■ Goal of the exercise
Lines before the one with "Identify the document elements. Format: label [x1, y1, x2, y2]." are left out; return that line and all that follow it, exactly, through the end of the data.

■ Input data
──────────────────────────────
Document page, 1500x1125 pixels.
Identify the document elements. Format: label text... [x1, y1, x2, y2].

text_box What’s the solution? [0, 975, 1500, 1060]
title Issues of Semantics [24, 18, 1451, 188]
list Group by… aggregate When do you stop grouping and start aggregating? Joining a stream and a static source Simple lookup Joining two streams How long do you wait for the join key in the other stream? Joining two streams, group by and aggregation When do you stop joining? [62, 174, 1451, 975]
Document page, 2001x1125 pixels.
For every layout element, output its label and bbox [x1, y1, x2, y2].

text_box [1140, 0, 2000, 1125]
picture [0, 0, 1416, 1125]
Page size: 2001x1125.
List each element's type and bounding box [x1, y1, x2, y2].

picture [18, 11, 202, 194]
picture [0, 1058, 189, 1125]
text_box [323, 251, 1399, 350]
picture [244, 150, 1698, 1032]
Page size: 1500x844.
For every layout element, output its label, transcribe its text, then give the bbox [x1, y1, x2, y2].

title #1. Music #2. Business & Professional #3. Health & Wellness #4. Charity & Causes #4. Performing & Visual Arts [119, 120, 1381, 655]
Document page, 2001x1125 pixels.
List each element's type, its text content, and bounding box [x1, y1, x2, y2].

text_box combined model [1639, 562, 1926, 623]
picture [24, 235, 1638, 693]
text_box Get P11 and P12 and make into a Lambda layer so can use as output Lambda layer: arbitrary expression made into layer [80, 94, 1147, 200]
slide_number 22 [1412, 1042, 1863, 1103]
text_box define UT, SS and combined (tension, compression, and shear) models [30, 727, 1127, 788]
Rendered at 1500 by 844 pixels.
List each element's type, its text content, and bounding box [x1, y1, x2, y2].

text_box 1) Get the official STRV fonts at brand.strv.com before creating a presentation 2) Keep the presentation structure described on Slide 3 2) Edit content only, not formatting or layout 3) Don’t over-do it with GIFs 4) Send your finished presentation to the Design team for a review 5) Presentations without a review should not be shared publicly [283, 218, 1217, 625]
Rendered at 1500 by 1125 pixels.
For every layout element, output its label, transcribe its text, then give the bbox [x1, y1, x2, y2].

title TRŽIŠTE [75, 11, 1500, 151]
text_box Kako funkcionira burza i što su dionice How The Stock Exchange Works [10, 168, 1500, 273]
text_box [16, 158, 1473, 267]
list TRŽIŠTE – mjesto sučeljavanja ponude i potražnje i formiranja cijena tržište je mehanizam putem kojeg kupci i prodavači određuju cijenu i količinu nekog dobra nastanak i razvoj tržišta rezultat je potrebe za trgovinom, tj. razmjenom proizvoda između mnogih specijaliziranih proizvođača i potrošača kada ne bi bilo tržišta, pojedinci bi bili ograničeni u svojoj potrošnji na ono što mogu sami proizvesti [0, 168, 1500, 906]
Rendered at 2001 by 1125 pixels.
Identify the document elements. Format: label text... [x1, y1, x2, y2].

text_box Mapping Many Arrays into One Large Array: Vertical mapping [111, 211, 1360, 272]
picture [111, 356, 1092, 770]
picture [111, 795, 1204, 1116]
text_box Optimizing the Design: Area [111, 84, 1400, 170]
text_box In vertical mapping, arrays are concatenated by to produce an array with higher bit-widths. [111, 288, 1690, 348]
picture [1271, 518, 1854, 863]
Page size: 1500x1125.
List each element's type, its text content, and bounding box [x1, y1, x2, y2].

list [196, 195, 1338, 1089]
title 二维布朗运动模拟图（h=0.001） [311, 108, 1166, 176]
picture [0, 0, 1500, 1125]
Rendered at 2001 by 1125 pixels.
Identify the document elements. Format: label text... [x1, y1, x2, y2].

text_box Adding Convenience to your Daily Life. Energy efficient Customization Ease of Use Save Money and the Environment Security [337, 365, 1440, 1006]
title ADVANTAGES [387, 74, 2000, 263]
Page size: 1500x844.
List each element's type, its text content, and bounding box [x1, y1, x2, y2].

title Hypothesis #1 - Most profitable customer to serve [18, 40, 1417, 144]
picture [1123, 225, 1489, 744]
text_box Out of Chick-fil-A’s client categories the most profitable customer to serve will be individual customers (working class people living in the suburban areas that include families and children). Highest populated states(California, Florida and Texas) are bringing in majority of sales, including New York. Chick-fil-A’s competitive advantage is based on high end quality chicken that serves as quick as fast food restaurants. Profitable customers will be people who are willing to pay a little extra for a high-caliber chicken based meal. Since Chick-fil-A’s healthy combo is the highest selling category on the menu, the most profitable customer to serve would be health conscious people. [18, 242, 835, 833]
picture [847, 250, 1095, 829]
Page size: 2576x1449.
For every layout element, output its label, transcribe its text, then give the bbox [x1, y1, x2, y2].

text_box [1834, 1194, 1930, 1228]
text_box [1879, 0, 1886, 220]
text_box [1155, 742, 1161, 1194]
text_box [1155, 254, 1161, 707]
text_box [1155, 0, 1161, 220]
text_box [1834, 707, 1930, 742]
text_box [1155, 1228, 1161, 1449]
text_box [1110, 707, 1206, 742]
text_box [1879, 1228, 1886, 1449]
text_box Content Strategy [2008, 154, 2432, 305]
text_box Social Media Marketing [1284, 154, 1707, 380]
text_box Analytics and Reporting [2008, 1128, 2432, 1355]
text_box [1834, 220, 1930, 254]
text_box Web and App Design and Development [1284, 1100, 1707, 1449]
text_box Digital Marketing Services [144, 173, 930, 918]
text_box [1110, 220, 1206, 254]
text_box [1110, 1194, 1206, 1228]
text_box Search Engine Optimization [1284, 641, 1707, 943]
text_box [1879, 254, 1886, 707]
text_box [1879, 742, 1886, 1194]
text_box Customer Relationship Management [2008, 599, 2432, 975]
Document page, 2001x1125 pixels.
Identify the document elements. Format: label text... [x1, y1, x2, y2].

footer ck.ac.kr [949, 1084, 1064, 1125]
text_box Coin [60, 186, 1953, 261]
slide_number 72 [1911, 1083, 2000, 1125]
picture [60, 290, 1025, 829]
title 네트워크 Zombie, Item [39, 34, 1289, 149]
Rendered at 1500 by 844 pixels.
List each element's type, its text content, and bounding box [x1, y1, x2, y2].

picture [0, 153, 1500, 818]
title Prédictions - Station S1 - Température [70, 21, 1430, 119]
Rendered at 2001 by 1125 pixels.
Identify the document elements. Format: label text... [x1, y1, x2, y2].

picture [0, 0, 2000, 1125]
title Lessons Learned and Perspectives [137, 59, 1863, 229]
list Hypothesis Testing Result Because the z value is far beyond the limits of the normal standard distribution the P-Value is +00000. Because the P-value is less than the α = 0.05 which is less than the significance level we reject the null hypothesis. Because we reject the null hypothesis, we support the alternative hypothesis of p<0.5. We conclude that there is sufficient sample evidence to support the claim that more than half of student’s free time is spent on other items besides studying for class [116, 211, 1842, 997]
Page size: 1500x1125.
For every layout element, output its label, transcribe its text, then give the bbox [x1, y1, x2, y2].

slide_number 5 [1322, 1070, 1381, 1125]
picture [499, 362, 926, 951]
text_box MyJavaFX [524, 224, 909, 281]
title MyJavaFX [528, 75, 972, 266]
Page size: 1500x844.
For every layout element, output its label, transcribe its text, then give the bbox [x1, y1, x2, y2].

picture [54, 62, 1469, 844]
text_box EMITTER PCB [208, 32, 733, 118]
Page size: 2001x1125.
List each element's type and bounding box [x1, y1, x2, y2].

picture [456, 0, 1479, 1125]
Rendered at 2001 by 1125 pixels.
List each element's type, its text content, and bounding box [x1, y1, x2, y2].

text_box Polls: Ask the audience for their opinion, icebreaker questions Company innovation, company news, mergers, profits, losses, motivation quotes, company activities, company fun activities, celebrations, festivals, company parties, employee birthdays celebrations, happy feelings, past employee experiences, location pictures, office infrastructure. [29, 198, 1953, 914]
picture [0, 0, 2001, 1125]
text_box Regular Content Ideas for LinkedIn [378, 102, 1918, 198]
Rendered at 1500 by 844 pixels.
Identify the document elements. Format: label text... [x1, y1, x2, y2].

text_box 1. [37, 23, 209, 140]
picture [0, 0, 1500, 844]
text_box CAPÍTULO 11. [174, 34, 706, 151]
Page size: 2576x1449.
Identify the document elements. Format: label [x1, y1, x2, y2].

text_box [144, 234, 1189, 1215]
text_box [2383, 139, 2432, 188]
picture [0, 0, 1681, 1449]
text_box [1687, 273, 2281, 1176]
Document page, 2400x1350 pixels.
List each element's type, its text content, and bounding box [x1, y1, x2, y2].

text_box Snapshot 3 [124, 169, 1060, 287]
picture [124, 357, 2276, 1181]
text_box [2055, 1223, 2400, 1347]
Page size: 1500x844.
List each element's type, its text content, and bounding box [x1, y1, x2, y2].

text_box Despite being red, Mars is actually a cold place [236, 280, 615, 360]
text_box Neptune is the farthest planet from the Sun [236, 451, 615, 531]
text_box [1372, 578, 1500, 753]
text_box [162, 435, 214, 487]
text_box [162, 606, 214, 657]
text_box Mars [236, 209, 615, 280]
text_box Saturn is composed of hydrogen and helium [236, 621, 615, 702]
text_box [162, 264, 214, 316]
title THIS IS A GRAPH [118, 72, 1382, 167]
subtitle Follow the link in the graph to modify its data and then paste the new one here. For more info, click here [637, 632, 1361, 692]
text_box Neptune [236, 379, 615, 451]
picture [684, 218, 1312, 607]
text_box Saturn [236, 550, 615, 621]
──────────────────────────────
■ Answer space
Identify the document elements. Format: label [x1, y1, x2, y2].

text_box [144, 234, 1189, 1215]
text_box [2383, 139, 2432, 188]
picture [0, 0, 1681, 1449]
text_box [1687, 273, 2281, 1176]
Document page, 2400x1350 pixels.
List each element's type, its text content, and bounding box [x1, y1, x2, y2].

text_box Snapshot 3 [124, 169, 1060, 287]
picture [124, 357, 2276, 1181]
text_box [2055, 1223, 2400, 1347]
Page size: 1500x844.
List each element's type, its text content, and bounding box [x1, y1, x2, y2].

text_box Despite being red, Mars is actually a cold place [236, 280, 615, 360]
text_box Neptune is the farthest planet from the Sun [236, 451, 615, 531]
text_box [1372, 578, 1500, 753]
text_box [162, 435, 214, 487]
text_box [162, 606, 214, 657]
text_box Mars [236, 209, 615, 280]
text_box Saturn is composed of hydrogen and helium [236, 621, 615, 702]
text_box [162, 264, 214, 316]
title THIS IS A GRAPH [118, 72, 1382, 167]
subtitle Follow the link in the graph to modify its data and then paste the new one here. For more info, click here [637, 632, 1361, 692]
text_box Neptune [236, 379, 615, 451]
picture [684, 218, 1312, 607]
text_box Saturn [236, 550, 615, 621]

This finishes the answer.